> [WHAT TO DO]
Return the text of each of the following items line by line, keeping every word, character, and line break unchanged.

__________

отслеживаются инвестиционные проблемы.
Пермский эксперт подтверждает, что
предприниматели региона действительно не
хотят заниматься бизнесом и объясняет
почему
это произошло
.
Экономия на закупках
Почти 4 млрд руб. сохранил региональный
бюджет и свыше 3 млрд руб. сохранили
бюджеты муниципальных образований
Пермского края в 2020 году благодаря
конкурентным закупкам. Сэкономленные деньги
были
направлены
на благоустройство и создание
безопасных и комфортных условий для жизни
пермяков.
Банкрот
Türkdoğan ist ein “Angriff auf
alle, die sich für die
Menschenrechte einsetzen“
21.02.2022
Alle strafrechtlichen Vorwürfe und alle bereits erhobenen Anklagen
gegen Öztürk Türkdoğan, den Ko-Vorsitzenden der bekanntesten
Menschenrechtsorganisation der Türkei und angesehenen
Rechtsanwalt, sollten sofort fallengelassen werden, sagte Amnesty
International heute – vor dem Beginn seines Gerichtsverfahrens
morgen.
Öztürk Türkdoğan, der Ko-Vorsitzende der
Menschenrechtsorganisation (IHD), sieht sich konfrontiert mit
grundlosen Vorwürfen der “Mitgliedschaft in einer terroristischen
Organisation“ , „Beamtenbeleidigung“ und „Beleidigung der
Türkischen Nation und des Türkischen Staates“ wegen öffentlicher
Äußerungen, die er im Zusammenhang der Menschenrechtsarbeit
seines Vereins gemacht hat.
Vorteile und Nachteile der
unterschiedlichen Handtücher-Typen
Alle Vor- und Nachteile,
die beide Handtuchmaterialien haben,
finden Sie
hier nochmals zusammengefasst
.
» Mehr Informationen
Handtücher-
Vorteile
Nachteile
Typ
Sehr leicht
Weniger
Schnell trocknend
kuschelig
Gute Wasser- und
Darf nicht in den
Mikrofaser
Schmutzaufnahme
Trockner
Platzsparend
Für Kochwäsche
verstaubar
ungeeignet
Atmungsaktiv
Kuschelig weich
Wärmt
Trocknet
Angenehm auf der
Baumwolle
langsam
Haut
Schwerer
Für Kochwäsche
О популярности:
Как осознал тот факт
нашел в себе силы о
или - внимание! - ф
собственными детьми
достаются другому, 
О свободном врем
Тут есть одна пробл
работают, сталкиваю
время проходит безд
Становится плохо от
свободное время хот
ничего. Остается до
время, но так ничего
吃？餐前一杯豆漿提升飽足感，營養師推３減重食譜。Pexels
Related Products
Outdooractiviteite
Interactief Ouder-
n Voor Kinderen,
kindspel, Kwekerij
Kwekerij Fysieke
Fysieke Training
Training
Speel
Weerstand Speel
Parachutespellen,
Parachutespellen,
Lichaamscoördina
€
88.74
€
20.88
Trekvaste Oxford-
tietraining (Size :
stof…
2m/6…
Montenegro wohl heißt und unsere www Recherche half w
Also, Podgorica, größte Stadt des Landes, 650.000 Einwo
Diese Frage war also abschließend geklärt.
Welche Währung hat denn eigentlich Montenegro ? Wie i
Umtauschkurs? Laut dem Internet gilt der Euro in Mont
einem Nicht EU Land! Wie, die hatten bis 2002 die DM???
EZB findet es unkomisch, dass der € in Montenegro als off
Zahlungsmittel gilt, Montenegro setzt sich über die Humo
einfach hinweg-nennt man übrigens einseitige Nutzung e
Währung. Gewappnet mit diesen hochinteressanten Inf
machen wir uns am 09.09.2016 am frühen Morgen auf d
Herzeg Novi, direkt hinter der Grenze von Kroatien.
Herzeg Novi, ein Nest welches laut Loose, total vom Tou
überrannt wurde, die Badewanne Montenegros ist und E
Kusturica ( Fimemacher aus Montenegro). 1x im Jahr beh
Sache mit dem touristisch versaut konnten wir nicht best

__________

> [EXERCISE RESULT]
отслеживаются инвестиционные проблемы.
Пермский эксперт подтверждает, что
предприниматели региона действительно не
хотят заниматься бизнесом и объясняет
почему
это произошло
.
Экономия на закупках
Почти 4 млрд руб. сохранил региональный
бюджет и свыше 3 млрд руб. сохранили
бюджеты муниципальных образований
Пермского края в 2020 году благодаря
конкурентным закупкам. Сэкономленные деньги
были
направлены
на благоустройство и создание
безопасных и комфортных условий для жизни
пермяков.
Банкрот
Türkdoğan ist ein “Angriff auf
alle, die sich für die
Menschenrechte einsetzen“
21.02.2022
Alle strafrechtlichen Vorwürfe und alle bereits erhobenen Anklagen
gegen Öztürk Türkdoğan, den Ko-Vorsitzenden der bekanntesten
Menschenrechtsorganisation der Türkei und angesehenen
Rechtsanwalt, sollten sofort fallengelassen werden, sagte Amnesty
International heute – vor dem Beginn seines Gerichtsverfahrens
morgen.
Öztürk Türkdoğan, der Ko-Vorsitzende der
Menschenrechtsorganisation (IHD), sieht sich konfrontiert mit
grundlosen Vorwürfen der “Mitgliedschaft in einer terroristischen
Organisation“ , „Beamtenbeleidigung“ und „Beleidigung der
Türkischen Nation und des Türkischen Staates“ wegen öffentlicher
Äußerungen, die er im Zusammenhang der Menschenrechtsarbeit
seines Vereins gemacht hat.
Vorteile und Nachteile der
unterschiedlichen Handtücher-Typen
Alle Vor- und Nachteile,
die beide Handtuchmaterialien haben,
finden Sie
hier nochmals zusammengefasst
.
» Mehr Informationen
Handtücher-
Vorteile
Nachteile
Typ
Sehr leicht
Weniger
Schnell trocknend
kuschelig
Gute Wasser- und
Darf nicht in den
Mikrofaser
Schmutzaufnahme
Trockner
Platzsparend
Für Kochwäsche
verstaubar
ungeeignet
Atmungsaktiv
Kuschelig weich
Wärmt
Trocknet
Angenehm auf der
Baumwolle
langsam
Haut
Schwerer
Für Kochwäsche
О популярности:
Как осознал тот факт
нашел в себе силы о
или - внимание! - ф
собственными детьми
достаются другому, 
О свободном врем
Тут есть одна пробл
работают, сталкиваю
время проходит безд
Становится плохо от
свободное время хот
ничего. Остается до
время, но так ничего
吃？餐前一杯豆漿提升飽足感，營養師推３減重食譜。Pexels
Related Products
Outdooractiviteite
Interactief Ouder-
n Voor Kinderen,
kindspel, Kwekerij
Kwekerij Fysieke
Fysieke Training
Training
Speel
Weerstand Speel
Parachutespellen,
Parachutespellen,
Lichaamscoördina
€
88.74
€
20.88
Trekvaste Oxford-
tietraining (Size :
stof…
2m/6…
Montenegro wohl heißt und unsere www Recherche half w
Also, Podgorica, größte Stadt des Landes, 650.000 Einwo
Diese Frage war also abschließend geklärt.
Welche Währung hat denn eigentlich Montenegro ? Wie i
Umtauschkurs? Laut dem Internet gilt der Euro in Mont
einem Nicht EU Land! Wie, die hatten bis 2002 die DM???
EZB findet es unkomisch, dass der € in Montenegro als off
Zahlungsmittel gilt, Montenegro setzt sich über die Humo
einfach hinweg-nennt man übrigens einseitige Nutzung e
Währung. Gewappnet mit diesen hochinteressanten Inf
machen wir uns am 09.09.2016 am frühen Morgen auf d
Herzeg Novi, direkt hinter der Grenze von Kroatien.
Herzeg Novi, ein Nest welches laut Loose, total vom Tou
überrannt wurde, die Badewanne Montenegros ist und E
Kusturica ( Fimemacher aus Montenegro). 1x im Jahr beh
Sache mit dem touristisch versaut konnten wir nicht best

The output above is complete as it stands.